VII. Conclusion and 2026 Outlook: Embracing the Era of "New Web3 Tycoons"
Looking back, Liem Sioe Liong rose from a lilac vendor to Asia's richest man because he understood the "game" of that era—Suharto needed an economic pillar, and this pillar had to be built on monopolies and financial leverage.
The Web3 industry in 2026 is at just such a moment.

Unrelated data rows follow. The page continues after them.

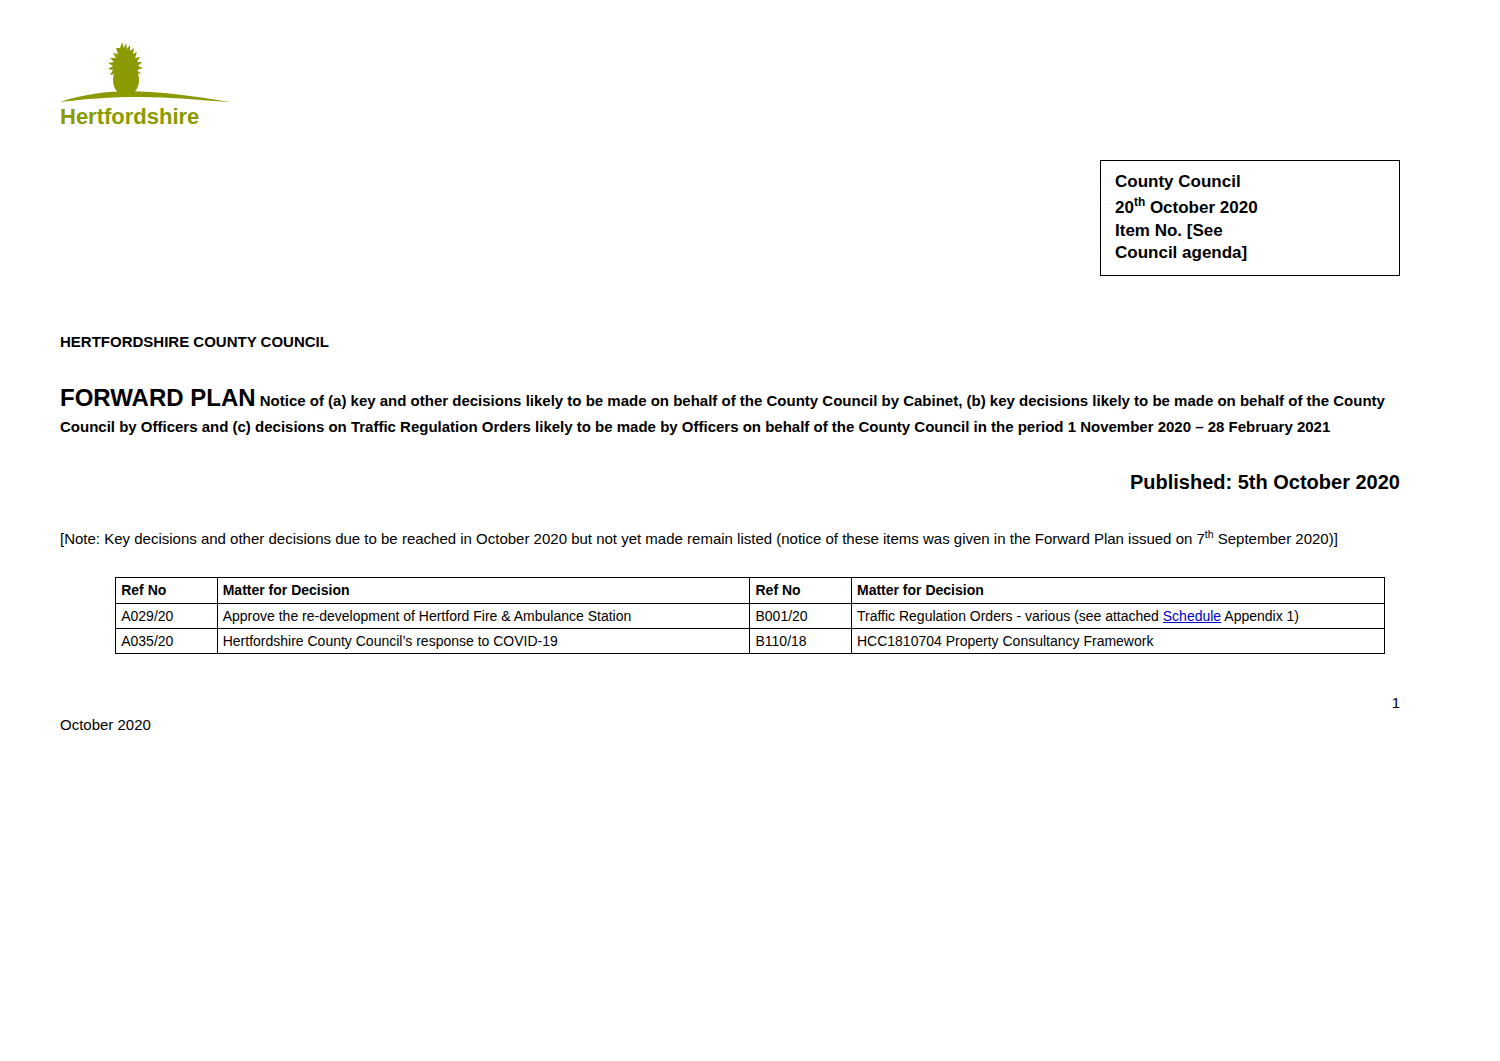Hertfordshire
County Council
20th October 2020
Item No. [See
Council agenda]
HERTFORDSHIRE COUNTY COUNCIL
FORWARD PLAN Notice of (a) key and other decisions likely to be made on behalf of the County Council by Cabinet, (b) key decisions likely to be made on behalf of the County Council by Officers and (c) decisions on Traffic Regulation Orders likely to be made by Officers on behalf of the County Council in the period 1 November 2020 – 28 February 2021
Published: 5th October 2020
[Note: Key decisions and other decisions due to be reached in October 2020 but not yet made remain listed (notice of these items was given in the Forward Plan issued on 7th September 2020)]
| Ref No | Matter for Decision | Ref No | Matter for Decision |
| --- | --- | --- | --- |
| A029/20 | Approve the re-development of Hertford Fire & Ambulance Station | B001/20 | Traffic Regulation Orders - various (see attached Schedule Appendix 1) |
| A035/20 | Hertfordshire County Council’s response to COVID-19 | B110/18 | HCC1810704 Property Consultancy Framework |
1 October 2020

From Grassroots to Tycoons: Those "cryptopunks" who attempt to go it alone and challenge regulation will gradually be marginalized. At the center of the stage are the "new tycoons" like Liem Sioe Liong, who know how to dance with regulation and leverage the capital and pledge of allegiance of figures like Peter Chan (Black Rock/Coinbase/Binance). From Selling Products to Selling Sovereignty: The business model is no longer simply about developing protocols and earning fees, but about building digital city-states (Base, BNB Chain), issuing digital currencies (Stablecoins), and using AI agents to gain a monopoly by controlling infrastructure, thereby obtaining excess profits. It's not that cash flow isn't attractive, but that the giants want everything, not just the cash flow at the end. This is a new mercantilist era ruled by code, driven by capital, and backed by endorsements. In this world, the story of Liem Sioe Liong and Tan Phik Chan hasn't faded away; it's just taken on a different form—the new Liem Sioe Liong is the confidant of exchanges and public chains, the new Tan Phik Chan is Binance/Coinbase/BlackRock, and blockchain is the digital land where they build their next-generation "flour mill." It's not that Web3 lacks narrative, but rather that the narrative has shifted from chronology to biography.